Mejores técnicas de riego para plantas
El agua es tan importante para la hidratación de las personas como para las plantas, es un elemento fundamental para el desarrollo de cualquier especie vegetal, ya que le permite crecer en óptimas condiciones. Si no se riega con la frecuencia adecuada, las plantas podrían acabar muriendo. En principio, regar es algo tan sencillo como mojar la planta, pero conviene conocer las diferentes técnicas para distintos tipos de plantas. Por ejemplo, regar por inmersión está recomendado para ejemplares con hojas aterciopeladas o con tallos tiernos, la pulverización se utiliza en semilleros y esquejes, mientras que el riego convencional es apto para plantas que soporten humedad en el follaje. En cualquier caso, para regar de forma correcta es importante mojar de manera uniforme el sustrato, sin dejar estancamientos en la maceta.

El riego por inmersión es aconsejable para plantas que no resisten la humedad continua en sus hojas y la técnica consiste en sumergir la maceta (algo más de la mitad del recipiente) en un balde de dimensiones superiores que contenga agua. No es bueno que el tiempo de inmersión supere los 30 minutos. Para comprobar que el riego es efectivo y el sustrato está bien empapado, podemos hacer una pequeña prueba clavando un palo de bambú hasta el fondo de la maceta, lo mantenemos unos minutos en esa posición y extraemos con cuidado par ano dañar las raíces de la planta.
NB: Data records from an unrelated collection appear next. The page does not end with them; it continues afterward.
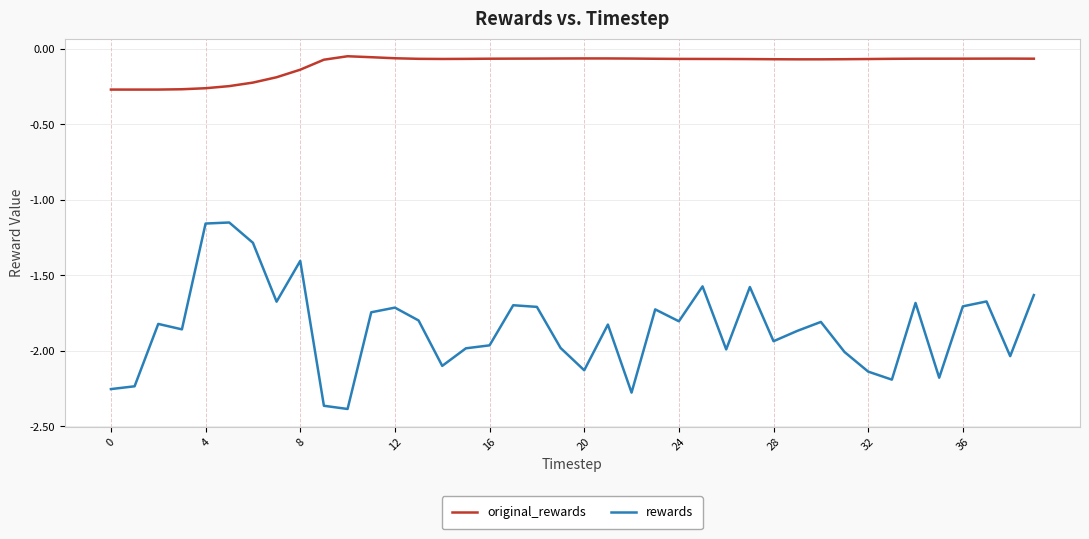

Which series has the widest spread of values?

rewards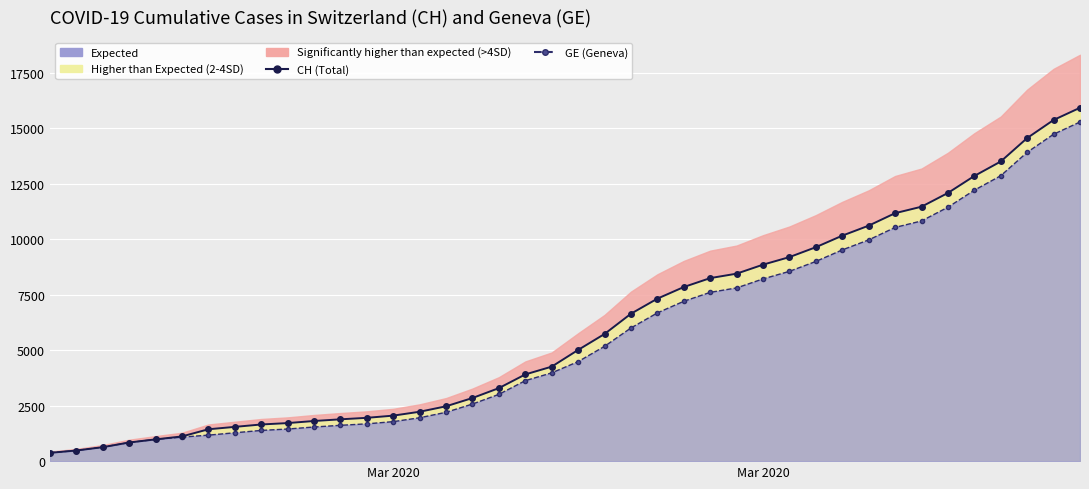

How many data points in GE (Geneva) are less than 4485?

20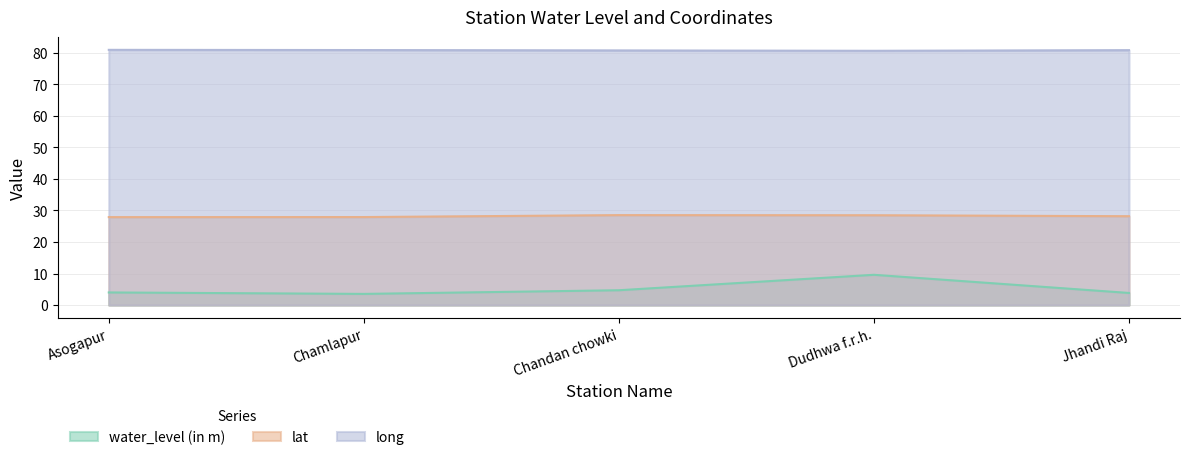

What is the difference between the highest and lowest values at Dudhwa f.r.h.?

71.0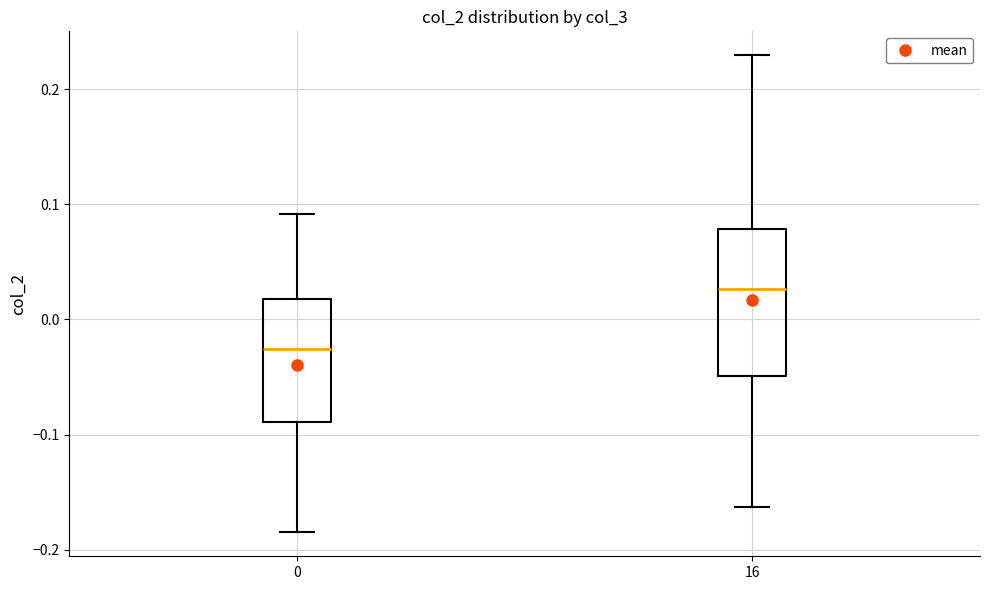

Which box has the highest median line?

16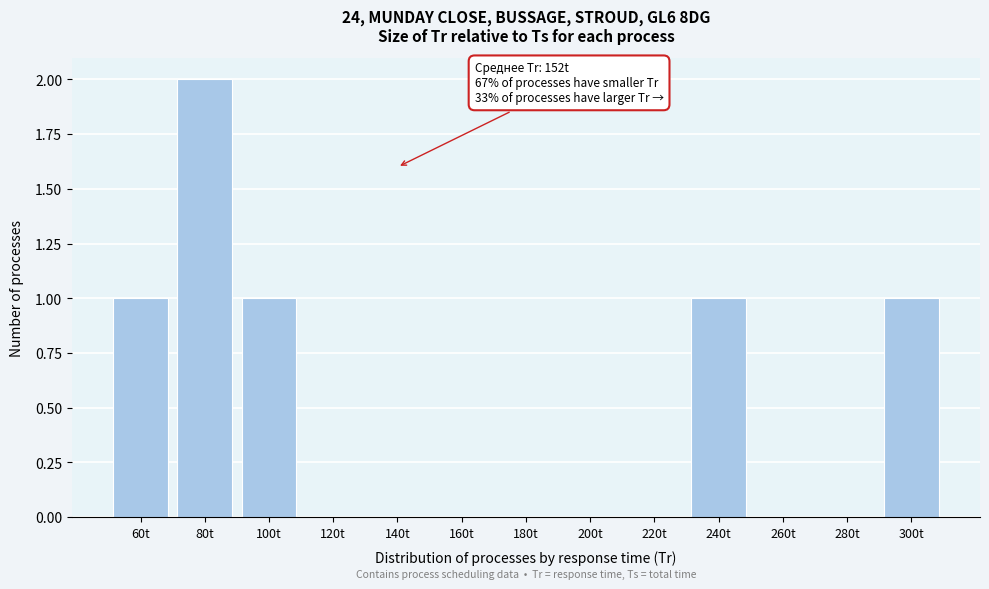

Reading right to left, transcribe all the data shown in this chart.

300t=1	280t=0	260t=0	240t=1	220t=0	200t=0	180t=0	160t=0	140t=0	120t=0	100t=1	80t=2	60t=1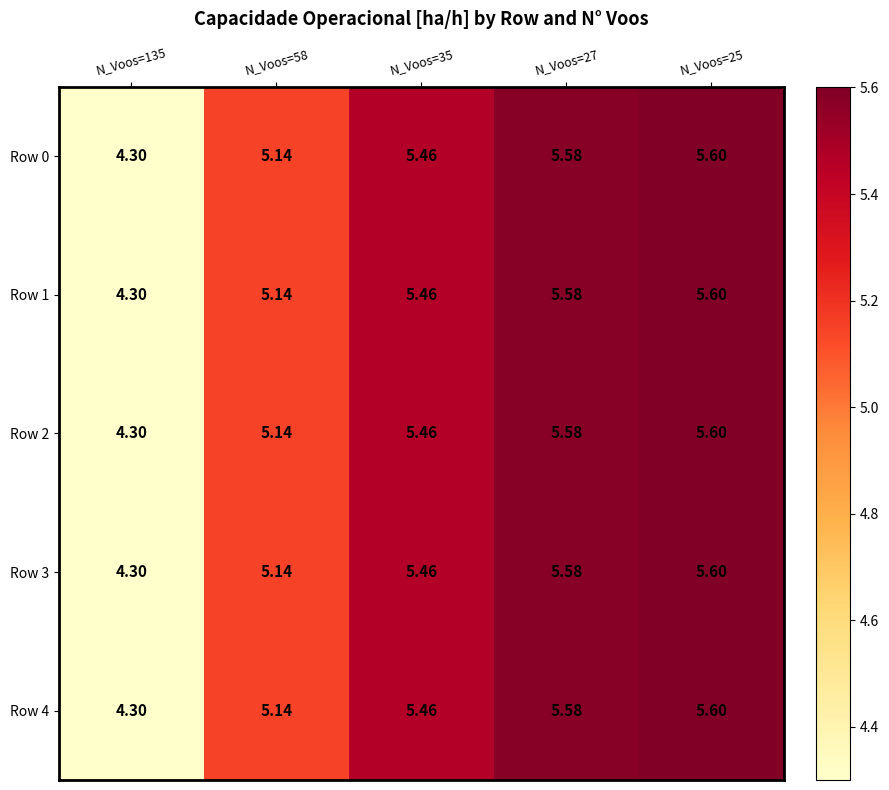

How many data points does each series have?

5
Si al retirarlo observamos que tiene tierra adherida o manchas de color marrón, el sustrato está hidratado. Después de sacar el ejemplar del agua, debemos esperar un cuarto de hora a que la tierra drene el agua sobrante.
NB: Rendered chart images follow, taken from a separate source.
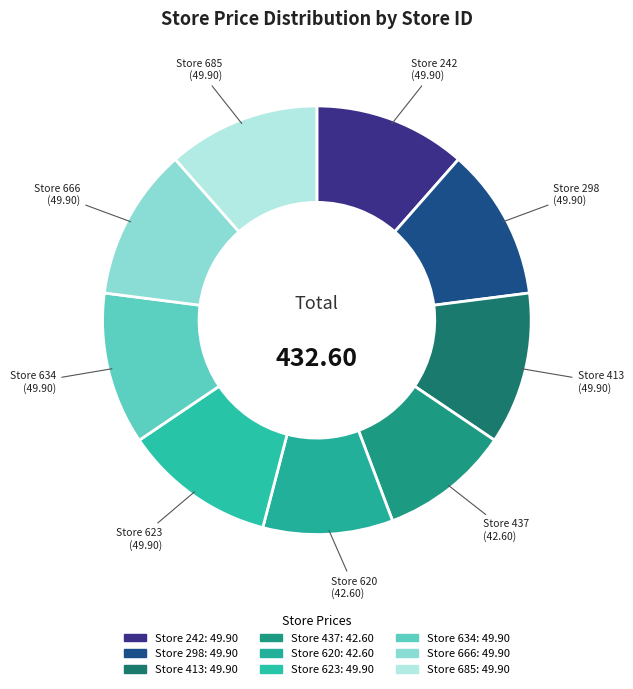

Count the number of slices in the pie.

9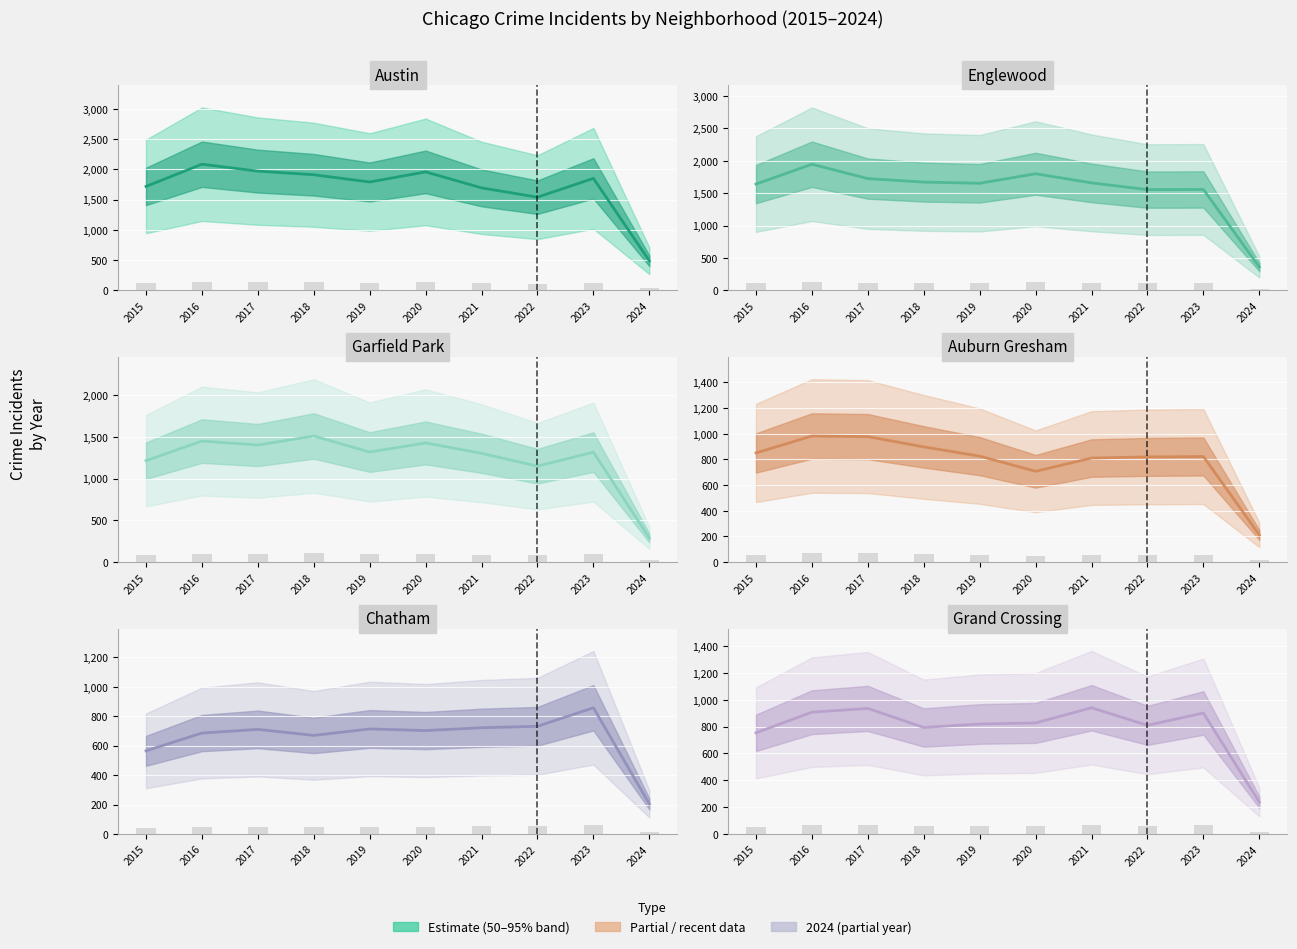

At how many categories does at least one series exceed 285?

10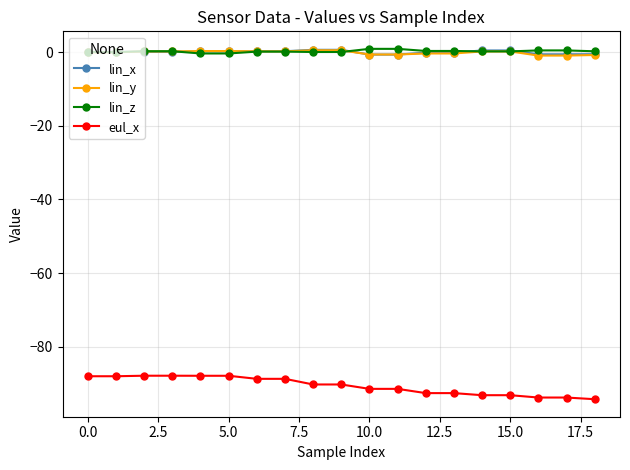

Which series has the widest spread of values?

eul_x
Por otro lado, la técnica del riego por vaporización se recomienda cuando no deseamos remover mucho la superficie del sustrato. Es frecuente hacerlo en semilleros, reducidos invernaderos y en el trasplante de esquejes. Para este tipo de riego, el pulverizador con una capacidad de 2 litros es la herramienta imprescindible, siempre que disponga de un conducto regulable para soltar el agua lentamente. Para el riego en general puedes usar agua de grifo es, siempre que no tenga un nivel alto de pH porque de sino el sustrato se alcaliniza.
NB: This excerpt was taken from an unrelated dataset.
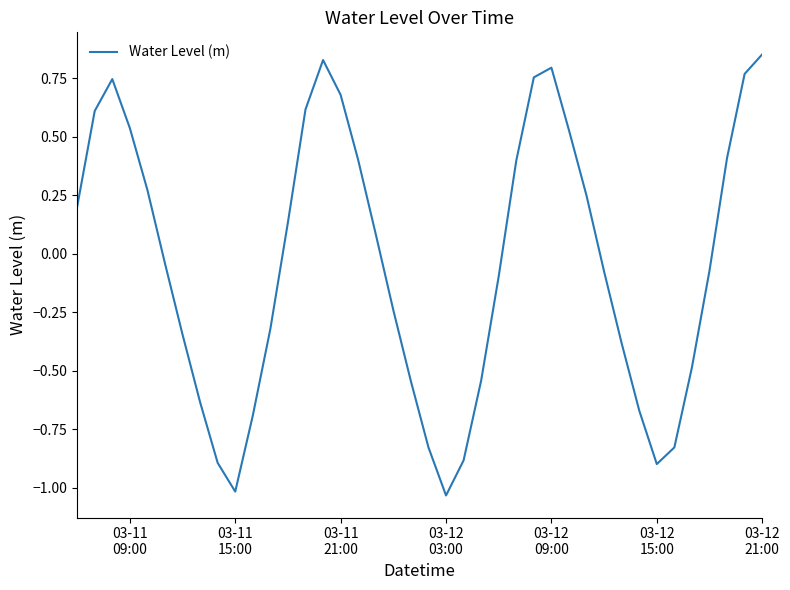

Does the chart display data point markers on the line(s)?

No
Finalmente, la técnica más tradicional y natural es la de imitación a la lluvia, empleada para regar la mayoría de plantas. Consiste en verter agua sobre la superficie de la maceta para que se infiltre en la tierra y se hidrate. Aunque este método esté indicado para vegetales con hojas gruesas y carnosas que soportan el contacto con agua, no es recomendable mojarlas en exceso para evitar que se pudran. Procura también que no se acumule un exceso de agua sobre las hojas.